Human on the right, for scale
How open or closed it is determines if the Presidential Palace is flooded. It is also one of the dirtiest places in the city, where trash is fished out of the river by the crane-full daily.

25 km upstream of the Manggarai gate is Depok and 25 km upstream of that is Bogor. Just outside Bogor is the Observer at Katulampa Dam, discussed in previous posts. Floods passing by Katulampa arrive at Manggarai half a day later and it is the observer's job to warn the people of Jakarta.

Having only 2 million people makes Depok something of a suburb to Jakarta's 10 million. To drive between Depok and Jakarta takes somewhere between a half hour to 28 days, depending on Jakarta's legendary traffic. No doubt, with 1 million people, Bogor is nothing to sniff at either... Bogor's population density is the second highest in the world, nine times as dense as San Francisco. Only Manila is greater as cities go.

Like Katulampa, Manggarai has been around for many years, built by the Dutch before the 1920s. On the wall of the office is a picture of the river from the 1930s:



We got a briefing of the emergency procedures that were triggered by various flow levels, similar to (and indeed related to the operations of) Katulampa Dam.



The site saw action in 2007 when the river rose out of its banks to flood part of the control house and the surrounding neighborhood. The high water level left a black stain on some of the buildings and poles around the site and these were labeled (on February 4, 2007, the water level was 1090 centimeters above the reference level, reading "+1090 4-02-07").

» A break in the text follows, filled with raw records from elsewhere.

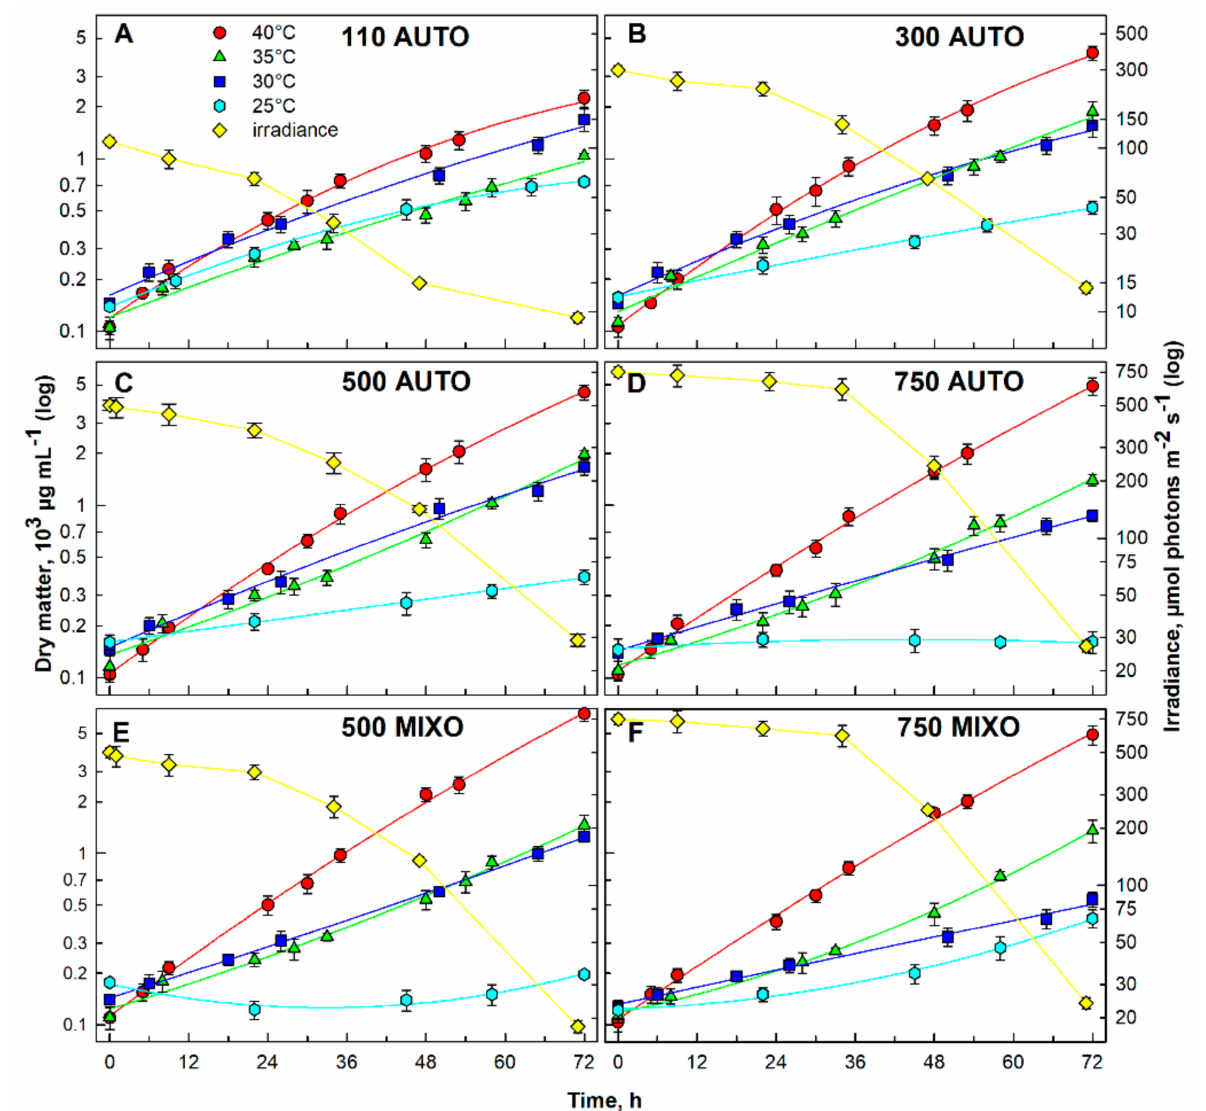
Figure 1. The growth of the Galdieria sulphuraria under auto- (panels ( A – D ), AUTO) and mixotrophic (panels ( E , F ), MIXO) regimes at different starting irradiances in the center of the cultivation cylinder (110, 300, 500 and 750 µ mol photons m − 2 s − 1 , indicated in each panel) and different temperatures (40 ◦ C-red circles, 35 ◦ C-green triangles, 30 ◦ C-dark blue squares, and 25 ◦ C-cyan hexagons). The irradiance in the center of cultivation cylinders declining with increasing cell density during the cultivation is indicated in each panel (yellow diamonds). Growth is expressed as dry matter (DM) in µ g mL − 1 . The data are plotted as means of biological triplicates. The error bars represent standard deviations ( ± SD) and are shown when larger than the symbol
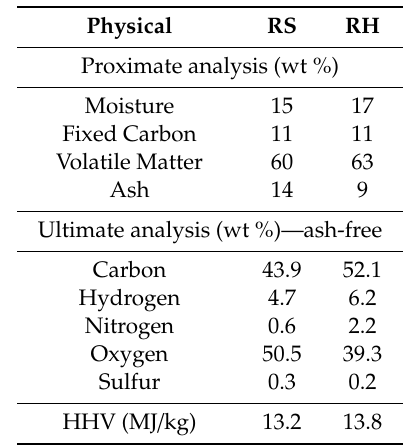
Table 7. PA, UA, and HHV of RS and RH pellets.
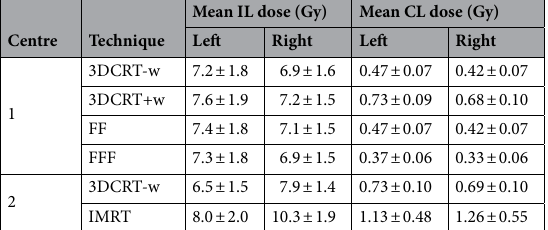
Mean IL dose (Gy) Mean CL dose (Gy) Centre Technique Left Right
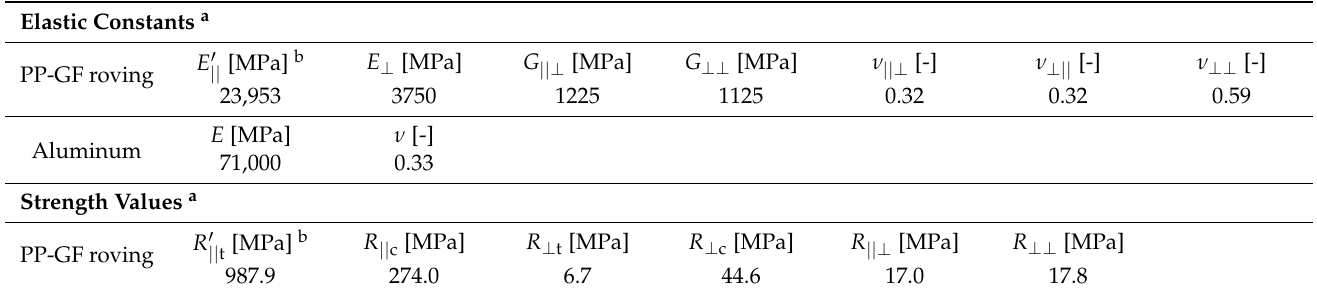
Table 1. Elastic constants and strength values used in the FE simulations, adapted from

Every 15 minutes the employees check the river level and adjust the gate if necessary. During floods, the CB radio and phone ring off the hook. The operator that guided us around, Dian Nur Cahyono, said that one of the tougher parts of his jobs is when local people call or come to the site to argue about how the gate is being operated, sacrificing their neighborhoods to save some others... especially when that "some others" includes the Presidential Palace and relatively upscale neighborhoods. There is no point arguing with the operator, however, it is all Standard Operating Procedure that is ultimately controlled (and can be overridden) by the Governor.

Dian Nur Cahyono in the upstairs control room
When we asked the operator how he ended up here, he said that he was working in air conditioning and that the local government advertised a job for an expert electrical technician. Before getting the job, he did not fully know what it was about, but now that he works there, he felt pride in doing a public service.

Outside was a rain gauge belonging to BMKG, something like the Indonesian National Weather Service. A palm frond had grown over the gauge likely causing a steady drift in the quality of the measurements.


The operators half-joked that they were afraid to maintain the site; a sign warned that entering the enclosure was a crime endangering the public safety that carried a penalty of 12 years imprisonment. Figuring that I was leaving the country soon, I broke the law by doing some pruning. We'll see if I get extradited.

Sticking it to The Man, climate-data-quality-style. 
I pity the researcher that is going to discover a sudden shift in the time series record (on 9 September 2011, in case you're reading this, researcher from the future). 

Manual raingage in foreground, automatic gauge inside the fence.
At this site, floods only happen a couple times in one's career, but trash is a daily problem. The trash at Manggarai deserves its own post, so that's just what we'll do (tomorrow!).